La construction neuve est une partie nécessaire de la solution, pas une alternative. Le Québec a accueilli des centaines de milliers de nouveaux résidents au cours des dernières années. On ne peut pas répondre à cette demande supplémentaire uniquement en préservant l'existant. Et les logements neufs ont beau être temporairement plus chers, ils "filtrent" vers le bas avec le temps : quand le neuf de luxe d'aujourd'hui devient l'abordable de demain, c'est l'ensemble de la chaîne locative qui en bénéficie.
En outre, une partie du parc de plex existant est vétuste, mal isolé, énergivore. Certains immeubles ont légitimement besoin d'être remplacés plutôt que préservés. La réalité est nuancée — et c'est précisément pourquoi une politique du logement sérieuse doit adresser les deux fronts simultanément.

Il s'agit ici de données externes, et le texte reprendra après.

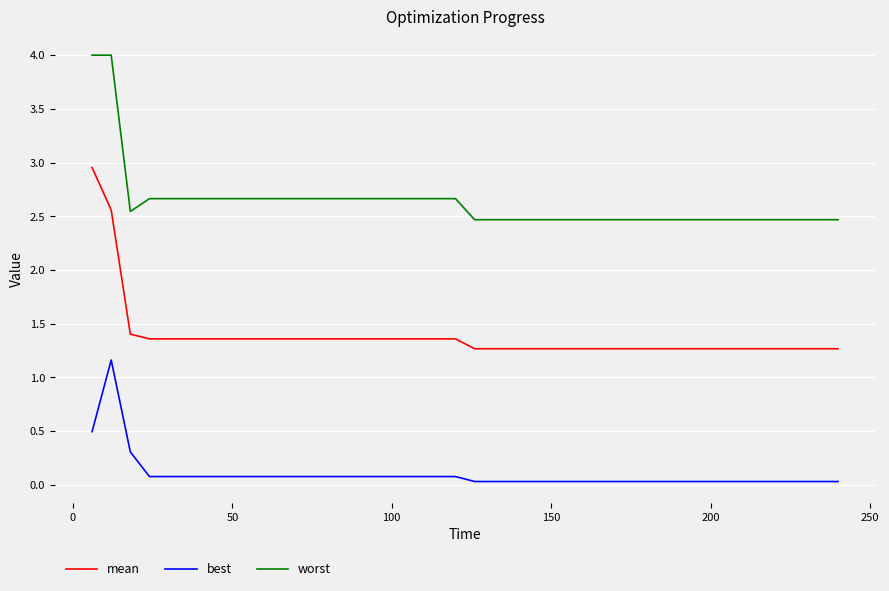

Rank the series by their maximum value, from highest to lowest.

worst, mean, best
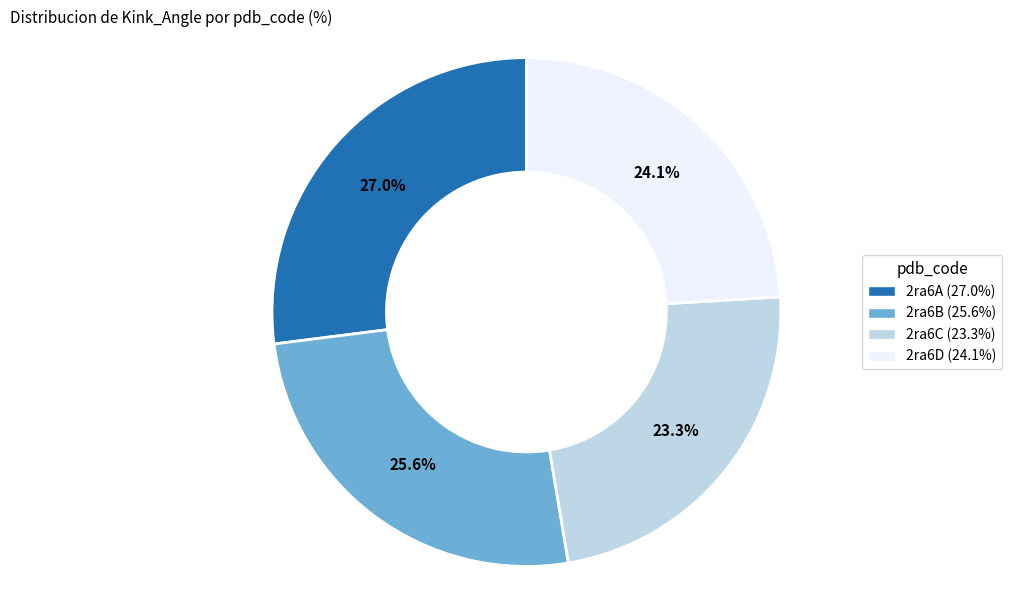

Which slice is the smallest?

2ra6C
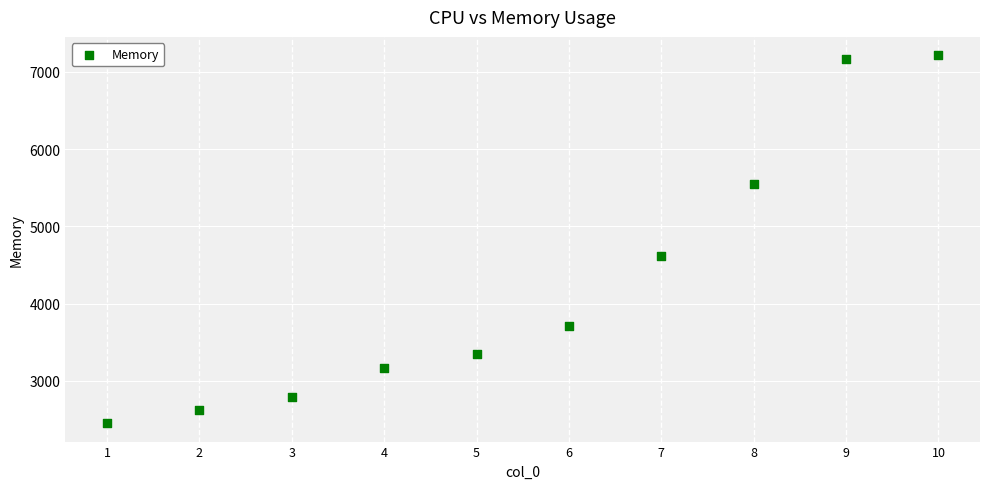

What is the range of Y values (max minus min)?

4763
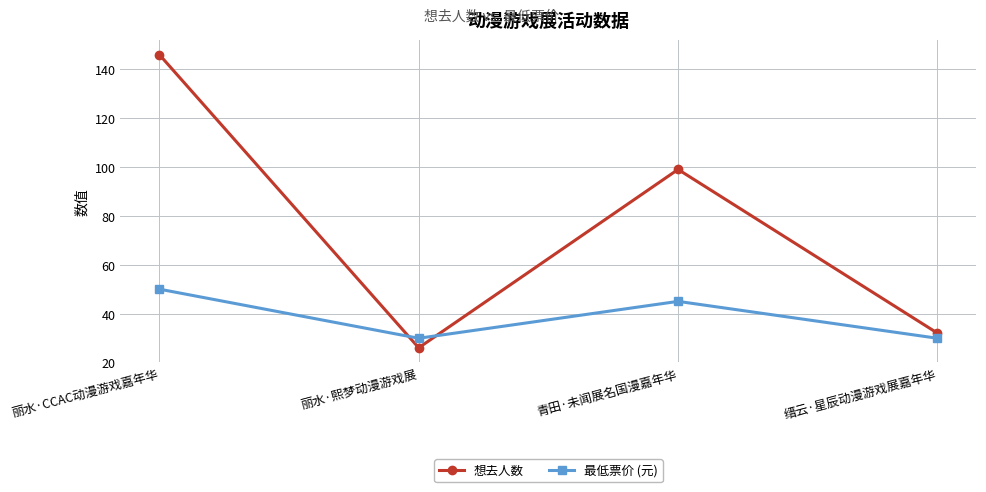

What is the sum of the 最低票价 (元) values at 丽水·CCAC动漫游戏嘉年华 and 丽水·熙梦动漫游戏展?

79.9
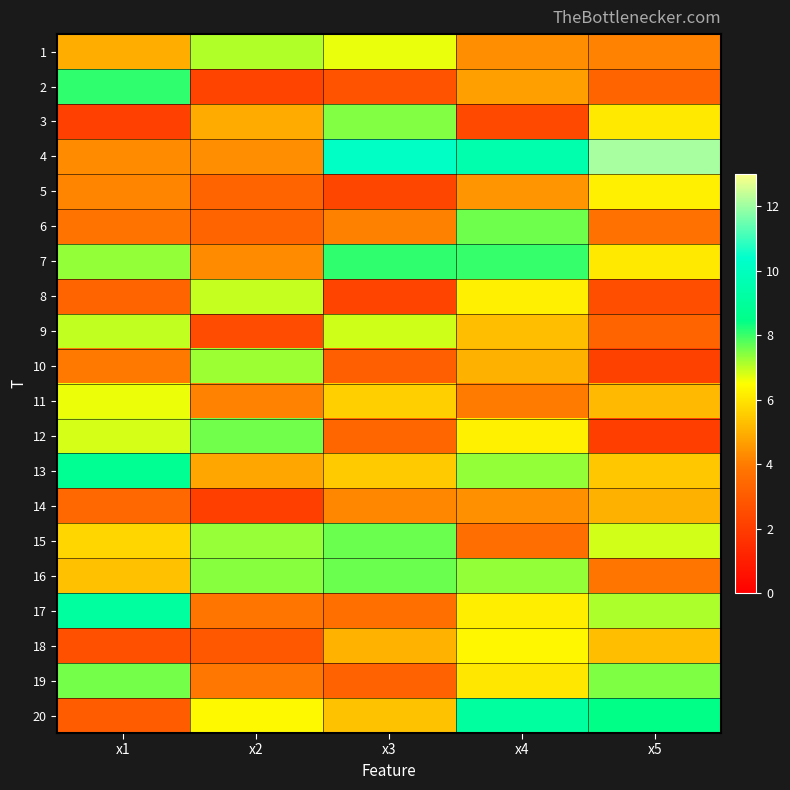

Reading left to right, what are all the values shown in this chart?

1: x1=5.0	x2=7.1	x3=6.7	x4=4.4	x5=4.1
2: x1=8.1	x2=2.2	x3=2.7	x4=4.7	x5=3.3
3: x1=2.1	x2=4.9	x3=7.5	x4=2.4	x5=6.1
4: x1=4.3	x2=4.4	x3=10.2	x4=9.5	x5=12.1
5: x1=4.2	x2=3.3	x3=2.3	x4=4.5	x5=6.2
6: x1=3.8	x2=3.3	x3=4.1	x4=7.6	x5=3.7
7: x1=7.3	x2=4.3	x3=8.1	x4=8.0	x5=6.1
8: x1=3.3	x2=7.0	x3=2.3	x4=6.2	x5=2.6
9: x1=7.0	x2=2.5	x3=6.9	x4=5.3	x5=3.3
10: x1=3.9	x2=7.3	x3=3.1	x4=5.0	x5=2.1
11: x1=6.6	x2=4.1	x3=5.6	x4=4.0	x5=5.2
12: x1=6.8	x2=7.6	x3=3.4	x4=6.2	x5=2.0
13: x1=8.7	x2=4.8	x3=5.5	x4=7.3	x5=5.4
14: x1=3.4	x2=2.1	x3=4.2	x4=4.4	x5=5.0
15: x1=5.7	x2=7.3	x3=7.6	x4=3.6	x5=6.8
16: x1=5.3	x2=7.4	x3=7.6	x4=7.3	x5=3.8
17: x1=9.1	x2=3.8	x3=3.7	x4=6.2	x5=7.1
18: x1=2.7	x2=2.9	x3=5.0	x4=6.4	x5=5.3
19: x1=7.5	x2=3.9	x3=3.2	x4=6.1	x5=7.5
20: x1=3.0	x2=6.4	x3=5.3	x4=9.1	x5=8.4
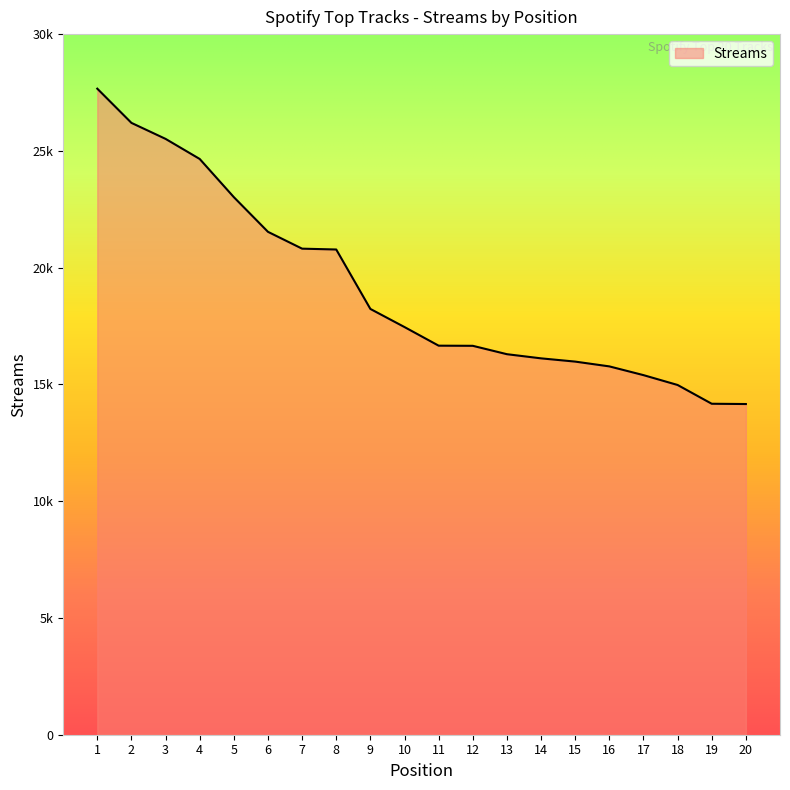

What is the greatest value displayed?

27664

Le verdict : libérer d'abord ce qui existe déjà
Libérer l'offre : oui, absolument. Mais dans quel ordre, et avec quelle urgence?
La construction neuve prend 7 ans en moyenne au Canada selon la SCHL. Votre plex, lui, est opérationnel aujourd'hui. Chaque logement locatif perdu dans le parc existant représente une perte immédiate et irremplaçable à court terme — et son remplacement ne se fera pas avant une décennie, dans le meilleur des cas.
La première action logique d'un gouvernement qui veut sérieusement régler la crise du logement devrait donc être de cesser d'étrangler l'offre existante avant même de planifier comment créer de la nouvelle. Cela signifie concrètement :
- Alléger la pression fiscale sur les petits propriétaires de multilogements (taxes foncières, DPA, gain en capital)
- Accélérer les délais du TAL — 9,2 mois d'attente pour une première audience, c'est inacceptable
- Clarifier la réglementation de la rénovation pour les petits immeubles (cloisonnement CCQ)
- Déployer massivement les programmes d'aide sous-utilisés : APH Sélect, RénoClimat, Logisvert (72,9 % des propriétaires ne les connaissent pas)
Sur la Rive-Nord, cette offre est là, bien réelle, bien vivante, à Terrebonne, Mascouche, Blainville, Boisbriand, Saint-Jérôme. Elle n'a pas besoin d'un programme gouvernemental de 10 milliards pour exister. Elle a besoin qu'on arrête de la démolir par inaction et surréglementation.
« Il faut non pas subventionner la demande… mais libérer l'offre. »
— Nicolas Bouzou, essayiste, La Presse, 1er juillet 2026D'accord avec Bouzou. Mais l'offre à libérer en priorité, c'est celle qui existe déjà — la vôtre.